Although the cohort data are increasingly robust and thus provide a high level of evidence, there are currently no randomised controlled trials comparing biomarker-led discharge strategies against routine clinical care.
AUC, area under the curve; BNP, brain natriuretic peptide; CTPA, computed tomography pulmonary angiogram; NPV, negative predictive value; NT-proBNP, n terminal pro brain natriuretic peptide; PE, pulmonary embolism; PESI, PE Severity Index; PIOPED, prospective investigation of pulmonary embolism diagnosis; PPV, positive predictive value; VTE, venous thromboembolism.
Clinical Bottom Line
Patients with confirmed pulmonary embolism who have a BNP/NTProBNP within a validated normal range are at low risk for adverse events over 30-day follow-up. When combined with a simplified PE Severity Index score <1, the risk falls further, to <1%. These patients should be considered for ambulatory management/early discharge.
Level of Evidence
Level 1 - Recent well-done systematic review was considered or a study of high quality is available.

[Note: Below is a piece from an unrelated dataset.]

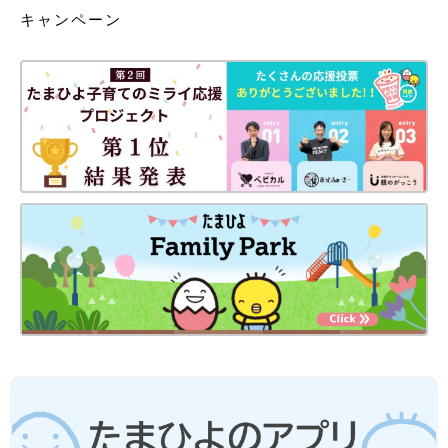
キャンペーン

- Coutance G, Le Page O, Lo T, et al Prognostic value of brain natriuretic peptide in acute pulmonary embolism Crit Care 2008;12:R109.
- Klok F, Mos I, Hulsman M. Brain-Type Natriuretic Peptide Levels in Prediction of Adverse Outcome in Patients with Pulmonary Embolism Am J Respir Crit Care Med 2008;178:425–30.

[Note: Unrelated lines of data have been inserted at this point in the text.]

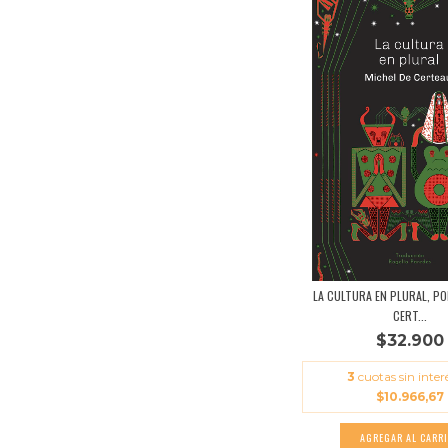
LA CULTURA EN PLURAL, PO
CERT...
$32.900
3
cuotas sin inter
$10.966,67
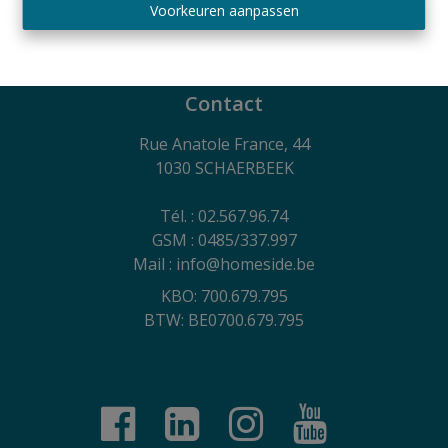
Belgium SA - polis nr. 730.390.160
Voorkeuren aanpassen
Algemene gebruiksvoorwaarden van de website,
privacycharter en cookiebeleid
Contact
Rue Anatole France, 44
1030 SCHAERBEEK
Tél. : 02.567.96.74
GSM : 0485/337.997
Mail : info@homeside.be
KBO: 700.679.795
BTW: BE0700.679.795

- Lankeit M, Jiménez D, Kostrubiec M, et al. Validation of N-terminal pro-brain natriuretic peptide cut-off values for risk stratification of pulmonary embolism Eur Respir J 2014;43:1669-1677.
- Jiménez D, Kopecna D, Tapson V et al. Derivation and validation of multimarker prognostication for normotensive patients with acute symptomatic pulmonary embolism Am J Respir Crit Care Med. 2014; 189:718–26.
- Vuilleumier N, Le Gal G, Verschuren F, et al. Cardiac biomarkers for risk stratification in non-massive pulmonary embolism: a multicenter prospective study. J Thromb Haemost 2009;7:391–8.
- Wang Y, Liu ZH, Zhang HL, et al. Association of elevated NTproBNP with recurrent thromboembolic events after acute pulmonary embolism. Thromb Res 2012; 129:688–92.
- Ozsu S, Karaman K, Mentese A, et al. Combined risk stratification with computerized tomography/echocardiography and biomarkers in patients with normotensive pulmonary embolism. Thromb Res 2010; 126:486–92.
- Agertof MJ, Schutgens REG, Snidjer RJ, et al. Out of hospital treatment of acute pulmonary embolism in patients with a low NT-ProBNP level. J Thromb Haemost 2010; 8:1235–41.